Document:

Though SQLite is resistant to database corruption, it is not immune. This document describes the various ways that an SQLite database might go corrupt.

1.0 File overwrite by a rogue thread or process

SQLite database files are ordinary disk files. That means that any process can open the file and overwrite it with garbage. There is nothing that the SQLite library can do to defend against this.

1.1 Continuing to use a file descriptor after it has been closed

We have seen cases where a file descriptor was open on a log file, then that file descriptor was closed and reopened on an SQLite database. Later, some other thread continued to write log information into the old file descriptor, not realizing that the log file had been closed already. But because the file descriptor had been reopened by SQLite, the information that was intended to go into the log file ended up overwriting parts of the SQLite database, leading to corruption of the database.

One example of this occurred circa 2013-08-30 on the canonical repository for the Fossil DVCS. In that event, file descriptor 2 (standard error) was being erroneously closed prior to sqlite3_open_v2() so that the file descriptor used for the repository database file was 2. Later, another application bug caused an assert() statement to emit an error message by invoking write(2,...). But since file descriptor 2 was now connected to a database file, the error message overwrote part of the database. To guard against this kind of problem, SQLite version 3.8.1 and later refuse to use low-numbered file descriptors for database files. (See SQLITE_MINIMUM_FILE_DESCRIPTOR for additional information.)

1.2 Backup or restore while a transaction is active

Systems that run automatic backups in the background might try to make a backup copy of an SQLite database file while it is in the middle of a transaction. The backup copy then might contain some old and some new content, and thus be corrupt.

The best approach to make reliable backup copies of an SQLite database is to make use of the backup API that is part of the SQLite library. Failing that, it is safe to make a copy of an SQLite database file as long as there are no transactions in progress by any process. If the previous transaction failed, then it is important that any rollback journal (the *-journal file) or write-ahead log (the *-wal file) be copied together with the database file itself.

1.3 Deleting a hot journal

SQLite normally stores all content in a single disk file. However, while performing a transaction, information necessary to roll back that transaction following a crash or power failure is stored in auxiliary journal files. These journal files have the same name as the original database file with the addition of -journal or -wal suffix.

SQLite must see the journal files in order to recover from a crash or power failure. If the journal files are moved, deleted, or renamed after a crash or power failure, then automatic recovery will not work and the database may go corrupt.

Another manifestation of this problem is database corruption caused by inconsistent use of 8+3 filenames.

2.0 File locking problems

SQLite uses file locks on the database file, and on the write-ahead log or WAL file, to coordinate access between concurrent processes. Without coordination, two threads or processes might try to make incompatible changes to a database file at the same time, resulting in database corruption.

2.1 Filesystems with broken or missing lock implementations

SQLite depends on the underlying filesystem to do locking as the documentation says it will. But some filesystems contain bugs in their locking logic such that the locks do not always behave as advertised. This is especially true of network filesystems and NFS in particular. If SQLite is used on a filesystem where the locking primitives contain bugs, and if two or more threads or processes try to access the same database at the same time, then database corruption might result.

2.2 Posix advisory locks canceled by a separate thread doing close()

Record list:
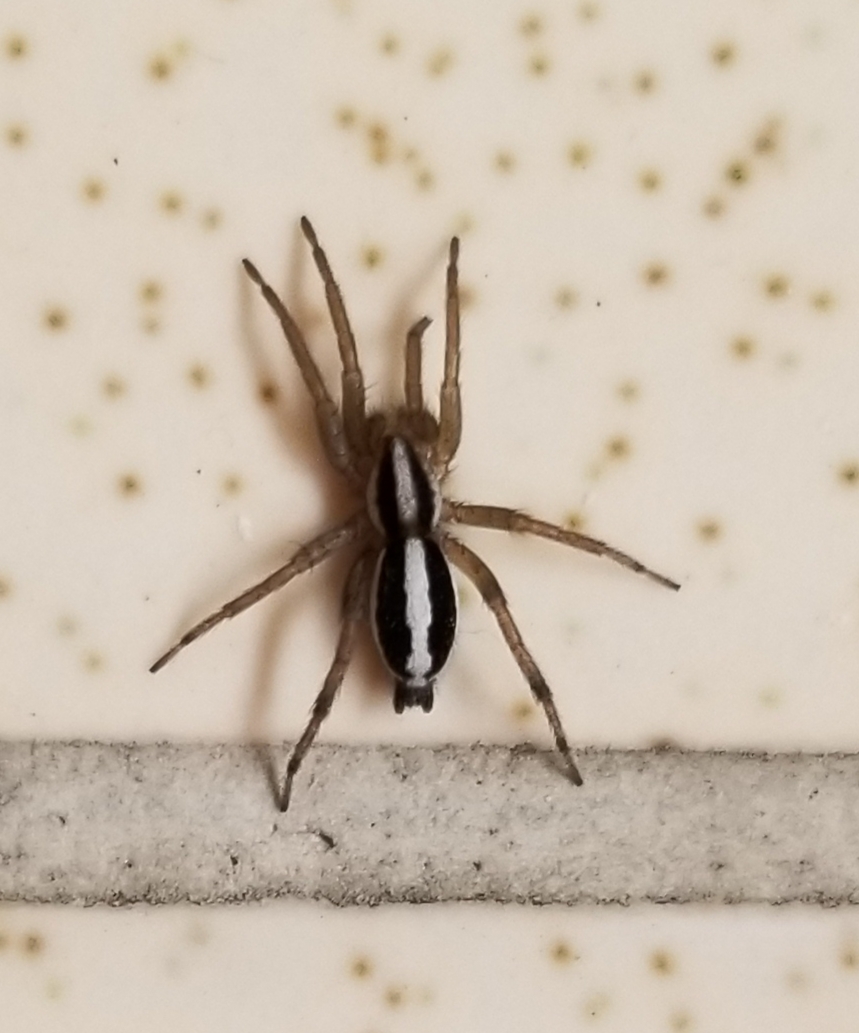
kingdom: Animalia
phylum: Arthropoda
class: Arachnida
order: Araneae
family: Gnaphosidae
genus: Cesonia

Exercise task 1:
Reproduce the passage of the SQLite corruption text from "Though SQLite is" to "might go corrupt.".
Exercise task 2:
According to the SQLite corruption text, starting with which SQLite version does the library refuse to use low-numbered file descriptors for database files?
Rely only on the text about SQLite database corruption, not on the items.

Written reply 1:
Though SQLite is resistant to database corruption, it is not immune. This document describes the various ways that an SQLite database might go corrupt.

Written reply 2:
SQLite version 3.8.1 and later.